Mary uses the same language as Peggy to describe Black Americans. When talking to Bigger, she uses the phrase “your people.” She refers to Black Americans as “they” and “them,” implying that Black people constitute a separate, essentially different class of human beings. Her phrase “our country” indicates that she views America as a nation dominated by white people. When Mary exclaims, “They’re human,” she implies that a psychological division exists between white and Black Americans. She does not have the sensitivity to say “we’re human” because she cannot include Black people and white people in the same collective. To her, the idea of being “human” means living like the white “us.” We see, then, that though Mary has the best intentions and considers herself socially progressive, on an unconscious level she still sees Black people as separate or different.

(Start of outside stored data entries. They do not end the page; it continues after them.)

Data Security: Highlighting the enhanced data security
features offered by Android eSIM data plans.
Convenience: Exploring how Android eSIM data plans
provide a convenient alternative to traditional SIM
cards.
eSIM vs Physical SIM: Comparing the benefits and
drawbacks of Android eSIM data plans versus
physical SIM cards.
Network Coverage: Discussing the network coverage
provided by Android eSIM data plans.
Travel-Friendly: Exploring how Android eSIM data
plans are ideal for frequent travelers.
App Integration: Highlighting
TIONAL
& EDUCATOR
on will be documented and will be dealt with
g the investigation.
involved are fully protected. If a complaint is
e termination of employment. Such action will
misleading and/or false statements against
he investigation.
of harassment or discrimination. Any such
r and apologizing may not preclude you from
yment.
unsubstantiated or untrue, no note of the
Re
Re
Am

Indeed, we see that Mary and Jan prove just as condescending as Mr. and Mrs. Dalton, even though they ascribe to radical political and social views and make a genuine effort to understand racial problems in America. Mary and Jan enjoy an odd yet titillating satisfaction from the act of eating at a Black restaurant with Bigger. We get the sense that breaking social barriers is a sort of game to them. Though Mary and Jan want to experience Black life, they do not even come close to an understanding of its most horrific aspects—the frustration and hopelessness Bigger feels every day. Like the Daltons, Mary and Jan remain blind to the social reality of what it means to be Black. For a moment, it seems that Mary may recognize her blindness to Bigger’s feelings. She weeps because she is ashamed that she has pushed Bigger against his will. Jan, however, lacks the sensitivity to recognize that he and Mary have placed Bigger in an awkward position, so this small window of understanding is quickly closed.

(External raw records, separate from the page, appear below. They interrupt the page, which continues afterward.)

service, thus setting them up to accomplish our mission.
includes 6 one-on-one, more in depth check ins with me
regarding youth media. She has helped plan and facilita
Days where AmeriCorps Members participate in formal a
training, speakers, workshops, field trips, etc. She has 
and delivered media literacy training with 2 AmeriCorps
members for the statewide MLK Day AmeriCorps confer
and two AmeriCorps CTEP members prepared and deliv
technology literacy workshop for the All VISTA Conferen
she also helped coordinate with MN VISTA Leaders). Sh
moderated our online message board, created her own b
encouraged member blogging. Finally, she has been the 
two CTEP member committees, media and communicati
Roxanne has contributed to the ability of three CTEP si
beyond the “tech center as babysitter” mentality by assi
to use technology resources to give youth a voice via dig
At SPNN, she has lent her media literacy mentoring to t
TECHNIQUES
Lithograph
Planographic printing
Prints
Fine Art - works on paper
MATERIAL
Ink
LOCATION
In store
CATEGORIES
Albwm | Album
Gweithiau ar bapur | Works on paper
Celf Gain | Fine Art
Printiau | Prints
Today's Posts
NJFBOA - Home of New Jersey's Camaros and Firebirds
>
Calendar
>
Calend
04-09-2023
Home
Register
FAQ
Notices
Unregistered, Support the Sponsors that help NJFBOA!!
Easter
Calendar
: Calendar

When Bigger finds himself in Mary’s room, he knows he has breached the most explosive racial rule—the sexual separation between Black men and white women. As Bigger puts Mary to bed, he becomes excited and aroused. This excitement comes not so much from the fact that Mary is physically attractive, but from his knowledge that she is forbidden to him. When Bigger feels Mrs. Dalton’s ghostly presence in the room, he is reminded of the whiteness that controls his life, and is overcome by the magnitude of his transgression. Should Mrs. Dalton discover him, the horrible fate he has always expected for himself would surely be sealed forever. Bigger once again finds his skin color trapping him in a situation in which the only option proves to be fatal.

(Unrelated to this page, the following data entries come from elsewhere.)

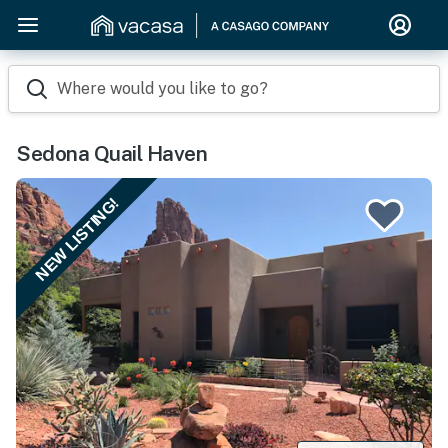
Where would you like to go?
Sedona Quail Haven
NEW LISTING!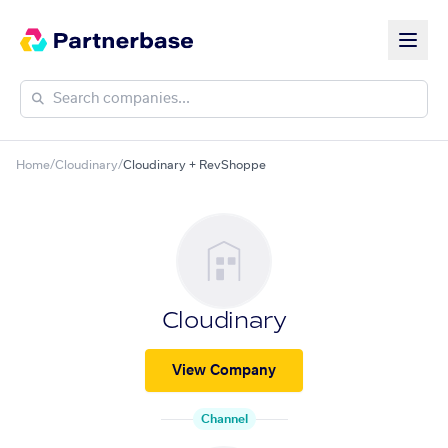
Home
/
Cloudinary
/
Cloudinary + RevShoppe
Cloudinary
View Company
Channel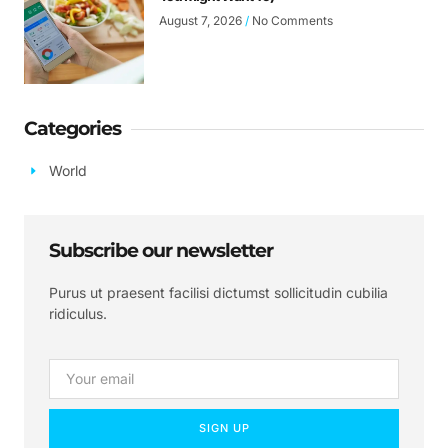
August 7, 2026
No Comments
Categories
World
Subscribe our newsletter
Purus ut praesent facilisi dictumst sollicitudin cubilia
ridiculus.
SIGN UP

Bigger’s disposal of Mary’s body is brutal, and Wright spares none of the gruesome details. Wright does not want Bigger to be seen as a traditional hero, but instead wants to emphasize the extreme pain and rage Bigger feels, which make him capable of such a terrible act. By explicitly describing Bigger’s act of decapitating Mary’s body, Wright shows that his protagonist is not a moral innocent. Racism has destroyed Bigger’s innocence, awakening within him the capability to murder.